Do You Need a Cellular Model?
Another, yet easier, question to answer is whether or not you’ll need a cellular iPad model. As far as connectivity options are concerned, you can get an iPad in a WiFi-only configuration or a WiFi + Cellular model, which allows you to use the tablet with a data plan and get internet anywhere you go, even if you’re not connected to WiFi.
Keep in mind that a cellular iPad model will cost more than a WiFi-only model, and you’ll also pay a monthly fee for the data plan. More specifically, you’ll pay $130 more for a WiFi+Cellular iPad model, except for the iPad Pro, where there’s only one WiFi+Cellular model available for $1.079.
As for the data plan, that really depends on the carrier you choose and what type of data plan you get, but some carriers allow you to add an iPad to your current phone data plan by just paying a small monthly access fee, which can certainly lower the cost. For instance, you can add an iPad to your current Verizon data plan for just $10 per month.
Do You Want Touch ID?
Touch ID is the fingerprint sensor that’s embedded into the home button on several iOS devices, and it makes unlocking your iPad much more convenient, since you don’t have to keep entering in a passcode every time.
Touch ID is also used for authorizing purchases in the App Store and authorizing payments through Apple Pay within shopping apps.
It’s a cool feature to have, but only certain iPads have it. The iPad Pro, iPad Air 2, and the iPad mini 4 come with Touch ID, whereas the iPad Air and the iPad mini 2 do not have it.
It’s really just a preference as far as whether or not you should have Touch ID, but it’s worth noting that you’ll pay a bit more for the tablet to have the privilege of getting Touch ID capabilities.
What Color Do You Want?
Perhaps the last, and most trivial, question to ask yourself is what color iPad you want.

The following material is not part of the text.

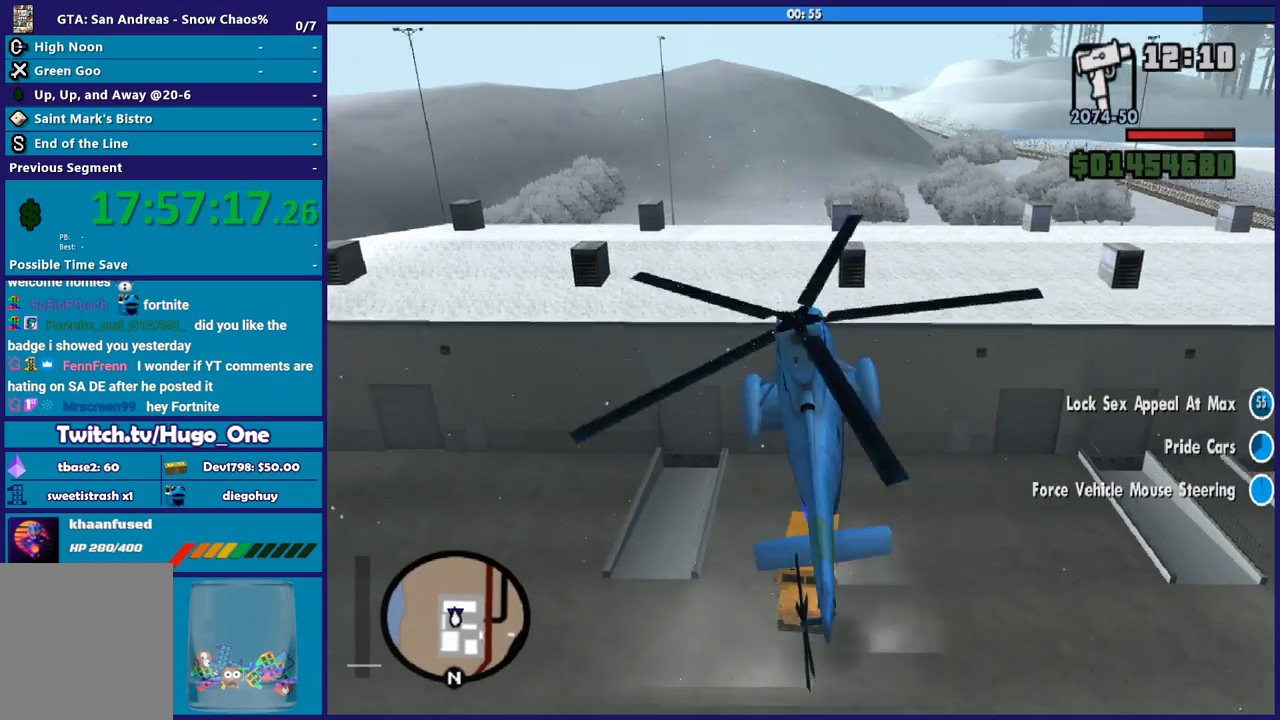
{"buttons": ["L2"], "left_stick": "right", "right_stick": "center", "button_events": []}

All iPad models except for the iPad Air and the iPad mini 2 come in silver, space gray, and gold. The iPad Air and the iPad mini 2 only come in silver and space gray, so if you want a gold iPad, your options are automatically narrowed down a bit.

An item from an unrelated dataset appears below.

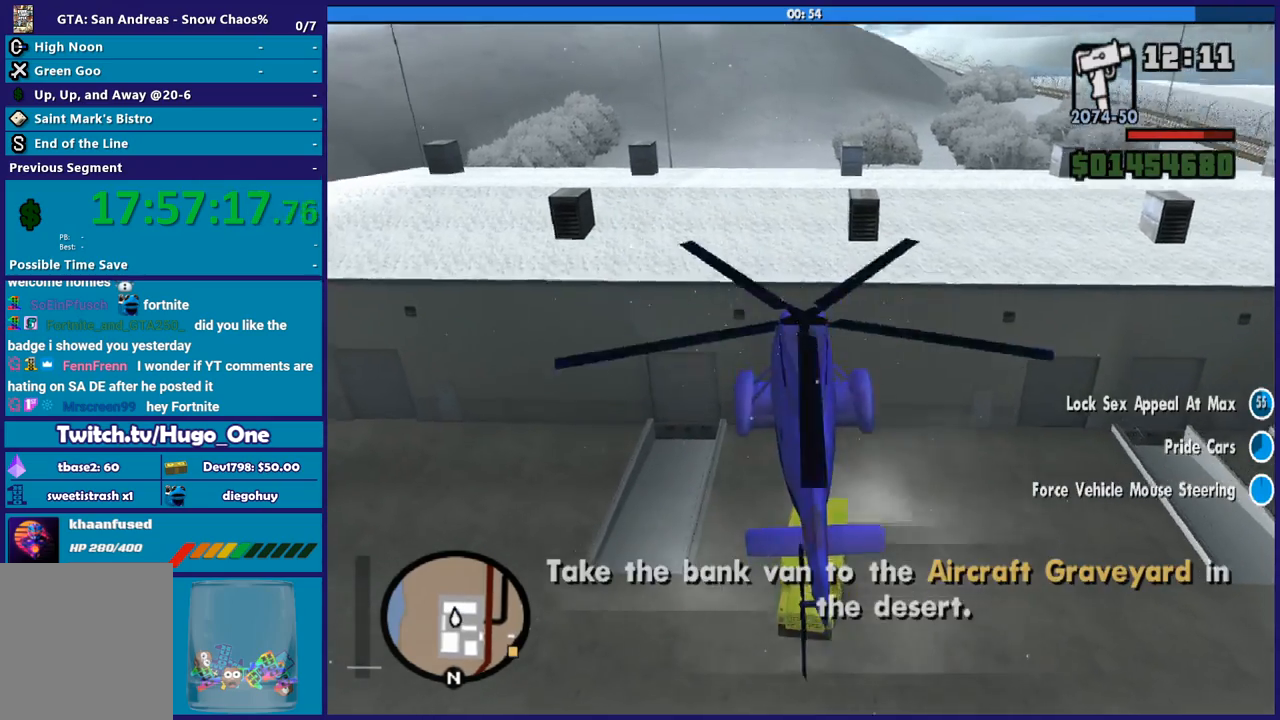
{"buttons": ["L1", "R2"], "left_stick": "down-left", "right_stick": "down-left", "button_events": [[200, "R2", "down"], [266, "L2", "up"], [500, "L1", "down"]]}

Functionality-wise, there’s no performance difference or anything between the different color options. It’s really just a matter of picking your favorite color and going with that.
The Bottom Line
If you’re someone who likes to do their research and window shop, it’s probably going to come down to price for you, but you also want to get an iPad model that has enough storage and is new enough to last you a while before you need to upgrade again.
This is why it’s important to ask yourself all these questions, because if you simply just buy the cheapest iPad available, your experience may not be all that great with just 16GB of storage space. And if you buy an older model to save money, the performance may not be at a level you want.
So while price is important, it’s really all about the different factors coming together to create the ideal experience that meets your needs.